Jan 02, 2006 23:31
So, let's just say, 2005 wasn't the greatest year of mine. Getting my heart broken. Thoma's dying. Finding out terrible things about my parents. ETC. It just wasn't a good year.
2005 started out wonderfully. I had a boyfriend that I was falling in love with, my friends were good. Life wasn't stressful. And the year turned out pretty crappy. 2006? It has started out terribly. The first day of 2006 left me in tears feeling like crap. For so many different reasons. Today wasn't great, but it wasn't as bad. I'm going to try this theory: that maybe since 2005 started out good, it was really just a disguise. It's the same way for 2006. It started out crappy, but it's like saying. Hey, no.. this year's gonna be good. Just wait.
I have nothing to complain about in my life.. well, okay.. maybe a few things. But that's all right, nothing monsterous. And I hate when I get whiny about things that I can't really control.
I wish I didn't have my heart broken in March 2005. I wish Thoma's didn't get lukemia and die in October 2005. Because those things hurt me a lot. They made me cry a lot. But I cannot change them. They happened. And they have made me who I am. Maybe my heart is harder than it was before, but that's okay.
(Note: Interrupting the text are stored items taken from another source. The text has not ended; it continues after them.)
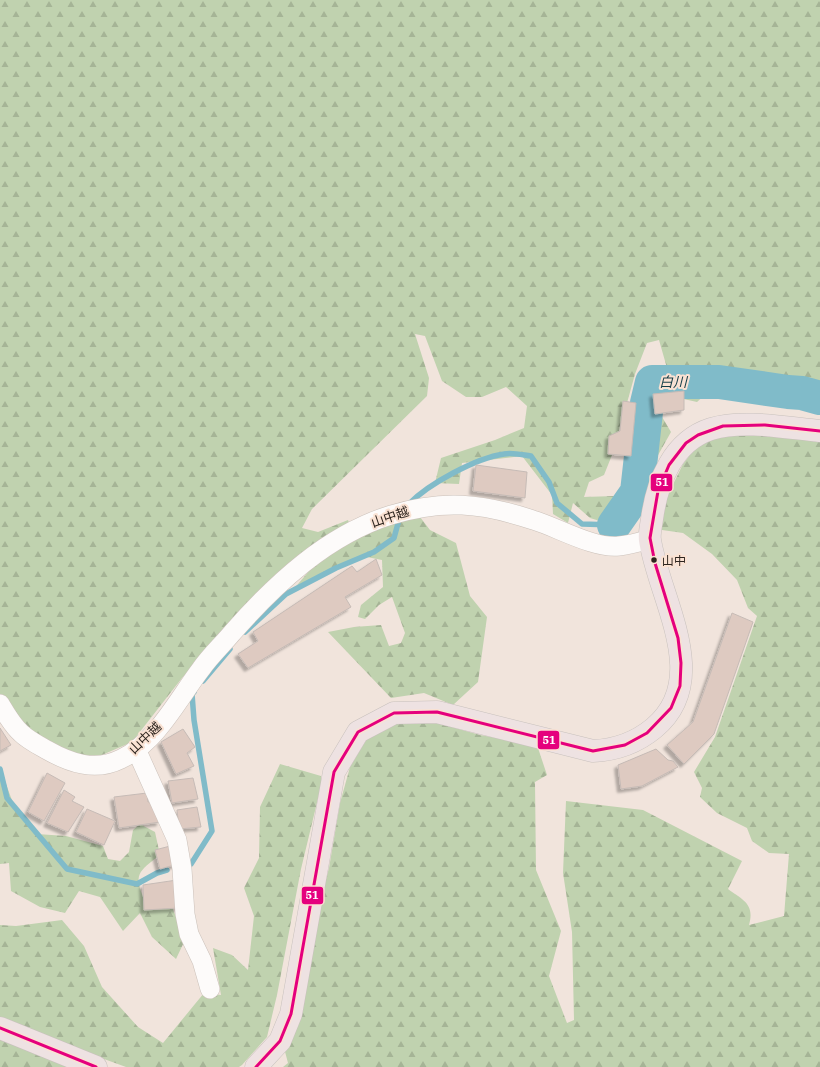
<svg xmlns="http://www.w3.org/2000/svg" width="820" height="1067" font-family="'IBM Plex Serif','Noto Sans JP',serif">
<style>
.forest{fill:url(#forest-firs)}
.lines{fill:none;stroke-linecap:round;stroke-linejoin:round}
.stream{stroke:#80bbc9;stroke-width:5.5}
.river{stroke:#80bbc9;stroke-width:34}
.building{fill:#decac1;stroke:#c6bbb6;filter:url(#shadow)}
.minor-casing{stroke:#cbc1ba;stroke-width:20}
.primary-casing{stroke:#c8c1bd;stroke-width:23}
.minor{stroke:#fdfbfa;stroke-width:19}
.primary{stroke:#eee2e2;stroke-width:22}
.bus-1-casing{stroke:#fae2d3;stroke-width:6}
.bus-1{stroke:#e5007d;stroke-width:3}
.bus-dot{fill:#2d241e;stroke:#fae2d3;stroke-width:1.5}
.labels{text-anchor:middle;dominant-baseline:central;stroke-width:4;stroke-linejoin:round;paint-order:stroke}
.bus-label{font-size:12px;fill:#2d241e;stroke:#fae2d3;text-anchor:start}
.street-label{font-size:13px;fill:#2d241e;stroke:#fae2d3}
.water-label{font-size:14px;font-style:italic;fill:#143e48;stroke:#fae2d3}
.line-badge{stroke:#fae2d3;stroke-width:1.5}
.badge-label{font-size:11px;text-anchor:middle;font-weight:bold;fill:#fff}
</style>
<defs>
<pattern id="forest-firs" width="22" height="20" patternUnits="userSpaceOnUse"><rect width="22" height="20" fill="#c0d2af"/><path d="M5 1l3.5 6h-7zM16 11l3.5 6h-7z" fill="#a5b496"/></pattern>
<filter id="shadow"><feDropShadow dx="-3.5" dy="3.5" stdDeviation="1" flood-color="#0004"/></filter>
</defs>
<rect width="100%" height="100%" fill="#f1e4dc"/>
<g class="forest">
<path d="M0 0H820V413L719 382 697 402 661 394 660 381 667 368 659 340 647 343 635 374 614 450 604 475 589 482 584 497 615 496 624 487 644 453 643 406 652 400 671 432 657 457 631 525 608 532 599 531 603 522 590 518 573 503 568 523 553 514 552 495 522 456 462 463 459 484 435 483 441 458 495 440 524 428 527 406 506 387 482 397H466L442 381 425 336 415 334 429 378 427 396 312 509 302 528 318 532 348 520 351 528 283 569 182 678 132 742 95 758 60 751 28 735 5 706 0 694Z"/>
<path d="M721 430 820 435V1067H283L288 1063 283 1044 329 868 340 803 350 767 368 737 398 722 427 720 480 735 537 745 547 775 535 782 536 870 561 931 549 976 567 1023 574 1020 572 932 563 873 566 801 643 810 742 861 728 889C743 900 755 904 749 925L784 916 789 854 769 853 752 841 747 828 717 813 700 797 702 788 694 772 715 737 757 616 748 608 737 580 712 554 683 533 662 530V507L683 464 697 446Z"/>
<path d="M420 517 430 530 456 543 470 596 487 617 478 682 453 705 424 693 391 698 328 632 354 627 381 625 389 646 401 643 405 633 392 597 379 605 365 619 358 617 361 605 383 587 382 560 362 556 350 560 318 579 292 591 316 563 380 525Z"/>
<path d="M280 764 321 776V786L301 869 277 995 267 1037 242 1065 239 1067H126L38 1035 0 1018V925L16 926 62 920 84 946 102 987 138 1027 163 1043 204 993 221 995 213 948 232 955 248 970 254 916 244 888 259 858 260 807Z"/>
<path d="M0 768 16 811 37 834 66 836 103 846 108 859 120 861 129 852 133 830 140 824 155 832 160 855C138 872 133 874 145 901L172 907 185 940 176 959 152 937 140 913 123 931 100 897 79 891 65 913 40 907 11 891 9 863 0 864Z"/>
<path d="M0 1037 70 1067H0Z"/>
</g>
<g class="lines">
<g class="stream">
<path d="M409 504C428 484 476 458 504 454 512 452 523 455 531 456L549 482 557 503 582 524 614 525"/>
<path d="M245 632 286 594 336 568 374 552 394 538 400 516"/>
<path d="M203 681 230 649"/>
<path d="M0 769 7 798 67 869 137 884 157 873 167 870"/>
<path d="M191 864 212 831 194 720 192 694 194 692"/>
</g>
<path class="river" d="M614 525 637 492 647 403 652 382H719L788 392 802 393 820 398"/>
</g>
<g class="building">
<path d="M684 391V410L655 414 653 394Z"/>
<path d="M623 401 636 403 631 456 608 454 609 436 620 431Z"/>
<path d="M476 465 527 472 525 498 473 491Z"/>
<path d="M376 559 382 575 345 597 351 607 248 668 238 654 258 641 253 632 352 566 357 572Z"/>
<path d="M732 613 753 622 714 734 684 764 667 745 693 722Z"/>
<path d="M0 728 11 745 0 751Z"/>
<path d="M183 729 195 747 187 753 194 766 176 774 161 742Z"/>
<path d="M656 749 668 760 673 761 678 767 642 786 621 789 618 765Z"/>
<path d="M47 773 65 783 44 821 28 812Z"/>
<path d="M193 778 198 799 172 803 168 781Z"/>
<path d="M64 790 75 797 72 801 84 807 68 832 47 823Z"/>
<path d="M147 793 148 802 158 800 160 822 119 828 114 797Z"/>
<path d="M197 807 201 827 179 829 177 810Z"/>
<path d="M87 809 115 821 104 845 76 832Z"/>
<path d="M174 845 178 864 160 869 155 850Z"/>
<path d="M177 880 179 908 144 910 143 885Z"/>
</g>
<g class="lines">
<g class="minor-casing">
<g id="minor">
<path d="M0 704C6 714 12 725 21 733 28 740 38 745 47 750 70 763 95 772 121 759 157 742 178 699 201 669 210 656 222 645 232 633 275 584 327 535 391 515 443 499 482 503 533 520 557 527 594 549 619 546 629 545 640 542 650 539"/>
<path d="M136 749 177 840 182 869 185 914 189 934 202 961 210 989"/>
</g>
</g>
<g class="primary-casing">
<g id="primary">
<path d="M0 1028 96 1067"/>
<path d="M256 1067 280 1041 291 1014 334 772 358 732 394 713 437 712 593 751C616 750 636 743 654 728 713 679 659 599 650 540 649 534 651 526 652 519 657 482 673 441 711 429 742 419 788 428 820 431"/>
</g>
</g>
<use href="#minor" class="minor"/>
<use href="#primary" class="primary"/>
<g class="bus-1-casing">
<g id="bus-1">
<path d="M0 1028 96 1067"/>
<path d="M256 1067 280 1041 291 1014 334 772 358 732 394 713 437 712 593 751 625 745 647 733 671 708 680 686 681 663 678 638 655 563 650 538 658 491 669 465 686 443 698 435 723 426 765 425 820 431"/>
</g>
</g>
<use href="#bus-1" class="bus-1"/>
</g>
<circle class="bus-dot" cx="654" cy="560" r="3.5"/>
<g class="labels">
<g class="bus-label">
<text x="662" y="560">山中</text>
</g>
<g class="street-label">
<text transform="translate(390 517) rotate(-19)">山中越</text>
<text transform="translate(145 738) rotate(-44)">山中越</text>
</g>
<g class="water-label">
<text x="673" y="382">白川</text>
</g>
</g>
<g class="line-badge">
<rect x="650" y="473" width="23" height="19" rx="4" fill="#e5007d"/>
<rect x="537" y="730" width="23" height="20" rx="4" fill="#e5007d"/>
<rect x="301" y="886" width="23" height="19" rx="4" fill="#e5007d"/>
</g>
<g class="badge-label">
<text x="662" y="486">51</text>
<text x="549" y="744">51</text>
<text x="312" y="899">51</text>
</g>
</svg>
It's preparing me for the "real world."
I've stopped praying as much as I have in the past, and that hurts me. And last night, I was crying about it. I didn't feel worthy enough for God's love, but He's still there.. just waiting for me to come back to Him.
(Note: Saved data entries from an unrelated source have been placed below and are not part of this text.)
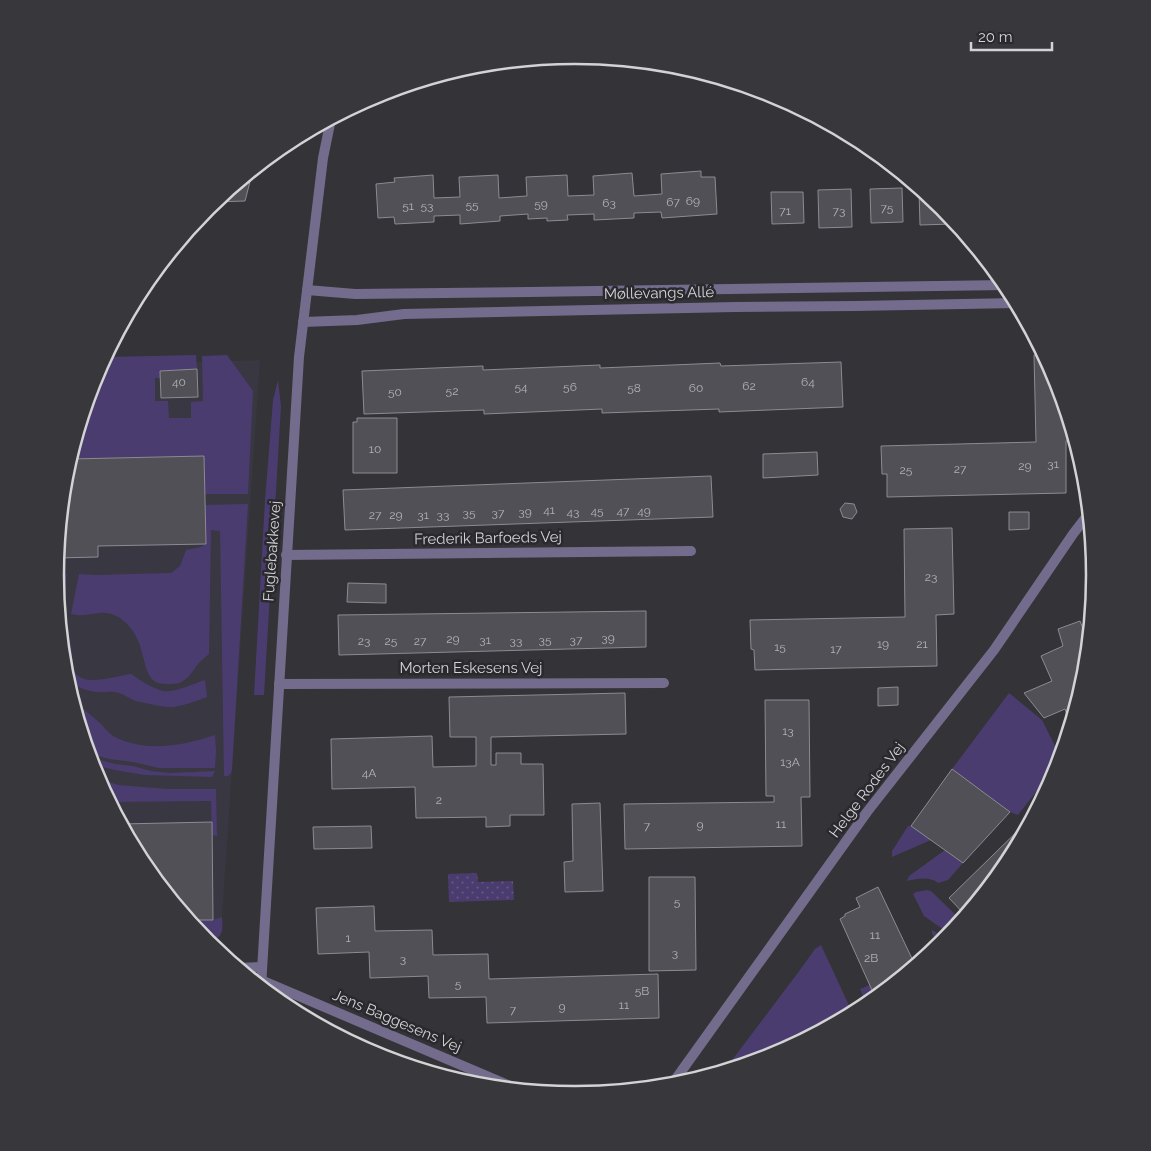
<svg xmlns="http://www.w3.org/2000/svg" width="1151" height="1151" font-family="Raleway,sans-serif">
  <defs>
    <pattern id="park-dots" width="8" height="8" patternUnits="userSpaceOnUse" patternTransform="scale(1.25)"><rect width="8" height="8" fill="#4b3c6f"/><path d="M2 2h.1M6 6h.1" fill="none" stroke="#645783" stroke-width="1.8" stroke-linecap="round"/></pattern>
  </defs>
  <rect width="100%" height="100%" fill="#343337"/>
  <path fill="#393742" d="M260,360L222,917L213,920L195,929L143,864L95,774L65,677L55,575L65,474L95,376L101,365Z"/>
  <g fill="#4b3c6f">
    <path d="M196,355L197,369L161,371L160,378H155V401H168L169,418H191V402L203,401L202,356L227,355L253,391L248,494H205L204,456L70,459L95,376L105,357Z"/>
    <path d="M278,380L281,406L264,695H254L265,500L273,400Z"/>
    <path d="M248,504L232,769L231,773L228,776H224L220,531L211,530L209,654C206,657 201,660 198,664C193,670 190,677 183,681C179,684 173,684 168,684C147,685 147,669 142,653C139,639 132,626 120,618C100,606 91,619 71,614L79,574L95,575L171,573L180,566L186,550L201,547L206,544L205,505Z"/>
    <path d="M55,574H67L58,611L55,575Z"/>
    <path d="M67,635C73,644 71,652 72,662C74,692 112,676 131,674C141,681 152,688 163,691C174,693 195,683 205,680L207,697C197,701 185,705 174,707C166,708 145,703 136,701C130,699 125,695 119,693C111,690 103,693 96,692C73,689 62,677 63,654C63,648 66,641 67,635Z"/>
    <path d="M1009,693L1042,720L1061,758L1057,774L1054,777L1050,774L1018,815L1010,812L952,769Z"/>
    <path d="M72,701C83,708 93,717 102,725C105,729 109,733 113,736C146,753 182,746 215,735L216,751L215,768H159L133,762L109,759L88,753Z"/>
    <path d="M89,757L115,764L133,766L151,771L170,773L215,771L212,777L144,775L115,770L93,765L91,764Z"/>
    <path d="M97,778L118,785L168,789H216L217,836L212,835L211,801L110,802Z"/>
    <path d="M908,826H911L931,840L892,857V851Z"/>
    <path d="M945,850L963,863L948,880L938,883C929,876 918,879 907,881L909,876Z"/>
    <path d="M927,890L931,891L962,921L951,935L924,916L913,894L916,892Z"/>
    <path d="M222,917C223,934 223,938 206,941L188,920H213Z"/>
    <path d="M932,930L947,939L939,947L932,933Z"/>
    <path d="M821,945L853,1014L774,1056L723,1072L797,974L815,949Z"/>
    <path d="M870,985L876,999L867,1006L860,989Z"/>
  </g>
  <path fill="url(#park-dots)" d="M477,873L478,882L513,881L514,900L449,902L448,874Z"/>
  <g fill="#515056" stroke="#8c8b91">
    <path d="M576,55L622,60L532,59Z"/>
    <path d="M253,170L245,201L214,202Z"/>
    <path d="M701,171V177H715L717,214L662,218L661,212L634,213V218L594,220V214L567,215L568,220L547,221V218L528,219V214L500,216V221L460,224V215L434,216V222L395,224L394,217L378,218L376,184L395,182L394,178L433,175L434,198L460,197L459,177L498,175L499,198L527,196L526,177L567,175L568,196L594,195L593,176L632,173L634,196L662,194L661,174Z"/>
    <path d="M902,188L903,222L871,223L870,189Z"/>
    <path d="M851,189L852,227L819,228L818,190Z"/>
    <path d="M919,190H922L944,208L952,218V224L920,225Z"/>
    <path d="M771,192H803L804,223L772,224Z"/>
    <path d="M1034,355H1045L1056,377L1076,440L1066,441V493L887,497V474H882L881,446L1036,442Z"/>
    <path d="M841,362L843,407L719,412V409L602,413V409L484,414V410L364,414L362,371L483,366V370L600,365V368L720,363L721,366Z"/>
    <path d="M197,369L198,397L161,398L160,371Z"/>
    <path d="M357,418H397V473H353V422H357Z"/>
    <path d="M817,452L818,475L763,478V454Z"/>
    <path d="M204,456L206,544L98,546V557L57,558L65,474L70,459Z"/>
    <path d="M711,476L713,517L345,530L343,490Z"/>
    <path d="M845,503L854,504L857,512L852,519L843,517L840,509Z"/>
    <path d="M1009,512H1029V529L1009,530Z"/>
    <path d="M952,528L954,614L936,615L937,666L755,670L754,650L751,649L750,620L905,617L904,529Z"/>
    <path d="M348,583L386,584V603L347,602Z"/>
    <path d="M646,611V647L339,655L338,615Z"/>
    <path d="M1080,621L1089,644L1086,677L1071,726L1065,709L1044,718L1024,693L1052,681L1041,656L1063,646L1058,629Z"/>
    <path d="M898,687V705L878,706V688Z"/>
    <path d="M625,693L626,734L491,737V765H496V753H521V764H543L544,815H510V826L486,827V817L416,818L415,787L332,789L331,739L432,736L433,767L476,766V737H450L449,697Z"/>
    <path d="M765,700H809L810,797H801L802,846L625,849L624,804L774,802V796H766Z"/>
    <path d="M952,769L1010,812L963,863L911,826Z"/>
    <path d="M600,803L603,891L565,892L564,862L573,861L572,804Z"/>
    <path d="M1035,814L1008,865L966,916L949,898Z"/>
    <path d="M212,822L213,920H188L143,864L121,824Z"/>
    <path d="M371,826L372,848L314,849L313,827Z"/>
    <path d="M649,877H695L696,970L649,971Z"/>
    <path d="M878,887L916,967L876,999L840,919L845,916V914L860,907L856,898Z"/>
    <path d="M374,906L375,931L432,930L433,955L488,954L489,979L658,974L659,1018L487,1023L486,997L429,998L428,976L370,978L369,952L318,954L316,908Z"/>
  </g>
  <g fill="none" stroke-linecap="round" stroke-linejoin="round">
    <g stroke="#736c8c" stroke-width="10">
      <path d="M307,290L355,294L529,292L1007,285"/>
      <path d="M303,322L357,320L404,314L735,307L855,306L1017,303"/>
      <path d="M286,555L691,551"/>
      <path d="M279,684L664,683"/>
      <path d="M238,968L262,967"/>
      <path d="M261,980L522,1091"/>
      <path d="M261,987L299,357L323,158L331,119"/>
      <path d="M670,1087L867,812L994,650L1073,534L1090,512"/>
    </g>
  </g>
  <g text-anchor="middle" stroke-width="5" stroke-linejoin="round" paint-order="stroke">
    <g font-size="12" fill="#b2b2b6">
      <text x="693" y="205">69</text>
      <text x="673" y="206">67</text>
      <text x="609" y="207">63</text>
      <text x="541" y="208">59</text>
      <text x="472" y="209">55</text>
      <text x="408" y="210">51</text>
      <text x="427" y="210">53</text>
      <text x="887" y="212">75</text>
      <text x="785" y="215">71</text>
      <text x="839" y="215">73</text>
      <text x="179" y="386">40</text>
      <text x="808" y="386">64</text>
      <text x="749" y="390">62</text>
      <text x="521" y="391">54</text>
      <text x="570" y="391">56</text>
      <text x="634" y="392">58</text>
      <text x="696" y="392">60</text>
      <text x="452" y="395">52</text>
      <text x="395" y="396">50</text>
      <text x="375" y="453">10</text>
      <text x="1053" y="468">31</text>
      <text x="1025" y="470">29</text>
      <text x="960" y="473">27</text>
      <text x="906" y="474">25</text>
      <text x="549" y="514">41</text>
      <text x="597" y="515">45</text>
      <text x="623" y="515">47</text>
      <text x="644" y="515">49</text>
      <text x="525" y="516">39</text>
      <text x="573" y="516">43</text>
      <text x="469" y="517">35</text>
      <text x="498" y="517">37</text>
      <text x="375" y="519">27</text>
      <text x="396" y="519">29</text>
      <text x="423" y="519">31</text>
      <text x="443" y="519">33</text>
      <text x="931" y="581">23</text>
      <text x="608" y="642">39</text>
      <text x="453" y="643">29</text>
      <text x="485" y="644">31</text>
      <text x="545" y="644">35</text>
      <text x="576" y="644">37</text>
      <text x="364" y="645">23</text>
      <text x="391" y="645">25</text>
      <text x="420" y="645">27</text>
      <text x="516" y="645">33</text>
      <text x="883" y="648">19</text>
      <text x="922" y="648">21</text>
      <text x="780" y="651">15</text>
      <text x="836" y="653">17</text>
      <text x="788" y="735">13</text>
      <text x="790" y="766">13A</text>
      <text x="369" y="777">4A</text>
      <text x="439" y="804">2</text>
      <text x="781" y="828">11</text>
      <text x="700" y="829">9</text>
      <text x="647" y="830">7</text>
      <text x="677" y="906">5</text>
      <text x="875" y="939">11</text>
      <text x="348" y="942">1</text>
      <text x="675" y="957">3</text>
      <text x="871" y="962">2B</text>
      <text x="403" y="963">3</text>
      <text x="458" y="988">5</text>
      <text x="642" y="995">5B</text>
      <text x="624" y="1009">11</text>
      <text x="562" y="1011">9</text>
      <text x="513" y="1014">7</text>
    </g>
    <g font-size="15" fill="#d3d3d6" stroke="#2a292d">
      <text transform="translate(659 293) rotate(-1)" y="5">Møllevangs Allé</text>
      <text transform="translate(488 538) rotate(-1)" y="5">Frederik Barfoeds Vej</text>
      <text transform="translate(272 551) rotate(-86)" y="5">Fuglebakkevej</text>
      <text x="471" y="673">Morten Eskesens Vej</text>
      <text transform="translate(867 790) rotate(-53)" y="5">Helge Rodes Vej</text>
      <text transform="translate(397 1021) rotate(23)" y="5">Jens Baggesens Vej</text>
    </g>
  </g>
  <path d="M0 0H1151V1151H0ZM64 575a511 511 0 1 1 1022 0a511 511 0 1 1-1022 0Z" fill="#38373b" fill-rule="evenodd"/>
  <path fill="none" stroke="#d3d3d6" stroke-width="2.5" d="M64 575a511 511 0 1 1 1022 0a511 511 0 1 1-1022 0Z"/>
  <path d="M971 42v8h81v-8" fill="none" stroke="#d3d3d6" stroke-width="2.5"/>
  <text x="978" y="42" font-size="15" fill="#d3d3d6" stroke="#2a292d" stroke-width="4" paint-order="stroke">20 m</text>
</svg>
I want this year to be good. I really do. I want to be happy.
My resolutions?
1. Stay focused on school.
2. Have fun with my friends. Make new ones, too.
3. Learn an instrument.
4. Travel.
5. Turn 18 and have a blast doing so.
6. Graduate in NHS, 5th or so to walk.
7. Put my faith in God in everything I do.
8. Don't care about boys. Don't give boys my heart unless they really deserve it. Wait for one that will treat me special. 9 months going strong, and I'm okay with that. God will give me a boy when He knows I'm ready for one.
9. Be me. Be only me.
10. Smile. Laugh. Love. Live.
Top 10 things to accomplish in 2006, and that's just the beginning.
I love you all so very much. If I haven't told you recently, thanks for being my friend. Thanks for being there for me. Monica, thanks for being my best friend. I love you very much.
See ya'll tomorrow. It's the year we graduate. Let's make the best of it.